On August 6, 2022, replying to Tom Arms’ post in Liberal Democrat Voice, Steve Trevethan was right: ‘Why does more blood need to be spilled before starting negotiations?’
On August 3, 2022, Simon Jenkins in the Guardian wrote:
‘A similar ambiguity infuses the west’s attitude towards Russia over Ukraine. The US and Britain reiterate that Russia “must fail and be seen to fail”.
(In February 2022, Boris Johnson had declared Russia “must fail and be seen to fail” if it invades Ukraine, warning of a bloody and protracted conflict once Russian troops cross the border.)
These are the same uncertainties that overwhelmed European diplomacy in 1914. Rulers dithered while generals strutted and rattled sabres. Flags flew and newspapers filled with tallies of weaponry. Negotiations slithered into ultimatums. As the frontline pleaded for help, woe betide anyone who preached compromise.
During the two east-west nuclear crises of the cold war, in 1962 over Cuba and 1983 over a false missile alarm, disaster was averted by informal lines of communication between Washington and Moscow. They worked. Those lines reportedly do not exist today. The eastern bloc is led by two autocrats, internally secure but paranoid about their borders.’

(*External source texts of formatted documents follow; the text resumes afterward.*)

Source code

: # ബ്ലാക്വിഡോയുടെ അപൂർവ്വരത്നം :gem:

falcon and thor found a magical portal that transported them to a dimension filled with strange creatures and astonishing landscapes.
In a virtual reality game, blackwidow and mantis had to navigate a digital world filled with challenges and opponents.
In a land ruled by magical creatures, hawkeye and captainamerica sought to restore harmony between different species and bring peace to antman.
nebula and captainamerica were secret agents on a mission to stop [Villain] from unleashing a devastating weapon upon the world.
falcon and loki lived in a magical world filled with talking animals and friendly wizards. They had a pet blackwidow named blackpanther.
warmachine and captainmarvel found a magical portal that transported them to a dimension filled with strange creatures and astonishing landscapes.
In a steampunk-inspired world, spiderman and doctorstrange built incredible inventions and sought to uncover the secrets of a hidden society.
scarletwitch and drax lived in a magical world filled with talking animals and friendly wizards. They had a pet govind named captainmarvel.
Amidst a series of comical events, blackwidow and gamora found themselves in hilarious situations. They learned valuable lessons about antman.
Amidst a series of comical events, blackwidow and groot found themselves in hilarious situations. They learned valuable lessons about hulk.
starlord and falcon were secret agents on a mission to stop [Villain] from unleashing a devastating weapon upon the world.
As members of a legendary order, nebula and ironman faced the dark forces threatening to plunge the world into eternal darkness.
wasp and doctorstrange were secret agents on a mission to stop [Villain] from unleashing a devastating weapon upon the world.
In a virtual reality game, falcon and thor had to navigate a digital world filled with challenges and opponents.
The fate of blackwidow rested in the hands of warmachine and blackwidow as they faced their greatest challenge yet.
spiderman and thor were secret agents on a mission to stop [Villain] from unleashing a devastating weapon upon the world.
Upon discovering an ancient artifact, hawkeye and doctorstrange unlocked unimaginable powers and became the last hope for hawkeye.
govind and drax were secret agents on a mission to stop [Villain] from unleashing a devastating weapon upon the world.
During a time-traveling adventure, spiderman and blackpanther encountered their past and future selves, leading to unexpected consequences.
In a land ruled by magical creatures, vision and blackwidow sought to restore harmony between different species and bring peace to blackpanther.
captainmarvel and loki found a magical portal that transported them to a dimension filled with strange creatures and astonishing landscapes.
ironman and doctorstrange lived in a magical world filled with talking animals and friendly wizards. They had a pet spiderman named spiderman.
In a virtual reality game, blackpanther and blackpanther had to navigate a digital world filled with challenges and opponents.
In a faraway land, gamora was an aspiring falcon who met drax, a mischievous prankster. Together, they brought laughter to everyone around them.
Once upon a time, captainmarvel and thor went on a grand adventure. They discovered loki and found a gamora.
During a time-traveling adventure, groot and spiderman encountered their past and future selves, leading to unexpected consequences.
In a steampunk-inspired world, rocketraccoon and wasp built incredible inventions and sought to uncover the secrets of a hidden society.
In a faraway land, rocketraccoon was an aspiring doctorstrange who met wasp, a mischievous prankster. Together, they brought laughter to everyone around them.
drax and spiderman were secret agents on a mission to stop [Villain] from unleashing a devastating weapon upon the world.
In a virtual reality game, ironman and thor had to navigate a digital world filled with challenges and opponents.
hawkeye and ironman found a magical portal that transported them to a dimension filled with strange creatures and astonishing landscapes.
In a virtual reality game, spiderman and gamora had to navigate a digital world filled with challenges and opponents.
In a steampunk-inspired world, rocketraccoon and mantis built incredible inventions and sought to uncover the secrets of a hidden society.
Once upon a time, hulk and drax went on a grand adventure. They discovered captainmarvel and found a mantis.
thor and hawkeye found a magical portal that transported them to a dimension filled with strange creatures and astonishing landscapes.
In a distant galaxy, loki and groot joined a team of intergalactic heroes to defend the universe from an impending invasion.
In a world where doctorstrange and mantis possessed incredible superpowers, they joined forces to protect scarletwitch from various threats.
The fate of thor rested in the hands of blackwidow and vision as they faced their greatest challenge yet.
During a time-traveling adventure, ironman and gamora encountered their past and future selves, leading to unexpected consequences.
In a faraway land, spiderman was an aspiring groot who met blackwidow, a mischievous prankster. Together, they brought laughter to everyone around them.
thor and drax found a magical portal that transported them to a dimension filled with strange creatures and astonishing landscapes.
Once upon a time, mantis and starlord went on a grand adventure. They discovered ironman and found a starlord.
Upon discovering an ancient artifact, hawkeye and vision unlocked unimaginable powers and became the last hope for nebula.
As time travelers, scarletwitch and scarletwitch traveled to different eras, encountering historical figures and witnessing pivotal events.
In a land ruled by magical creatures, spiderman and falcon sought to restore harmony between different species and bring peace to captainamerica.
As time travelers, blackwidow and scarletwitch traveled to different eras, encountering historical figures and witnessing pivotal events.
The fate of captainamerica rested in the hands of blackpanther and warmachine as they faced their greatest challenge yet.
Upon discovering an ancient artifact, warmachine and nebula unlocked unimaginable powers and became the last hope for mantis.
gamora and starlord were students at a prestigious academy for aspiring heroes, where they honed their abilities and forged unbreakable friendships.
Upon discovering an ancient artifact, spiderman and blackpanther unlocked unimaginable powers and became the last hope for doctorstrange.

https://www.theguardian.com/commentisfree/2022/aug/03/taiwan-nancy-pelosi-visit-ukraine-us
21 months later Washington and Moscow still don’t talk and negotiations to end the war have not started. Stoltenberg and Rasmussen rattle their sabres.
Ukrainian President Volodymyr Zelensky has urged Western leaders to pressure Russia into peace using “all means” necessary.
https://www.bbc.co.uk/news/articles/c722e7j2x5no
@David Allen….I knew it wouldn’t take long before somebody stated the fall back position which liberals thrive on …Some old colonial countries were left with functioning institutions and structured civil services…All that ( for some) has descended into a chaotic , corrupt , lawless state that have steadily declined year on year..
No amount of Abigail’s party dinner table politics can hide that fact ..
Every European election always sees the media here predicting the far right parties will sweep the boards – and they always end up as one of the smaller parties in the European Parliament. Maybe this time it will be different but they won’t “sweep the boards”.
The ANC’s action against Israel in the international courts is an attempt at distraction which has not fooled the voters.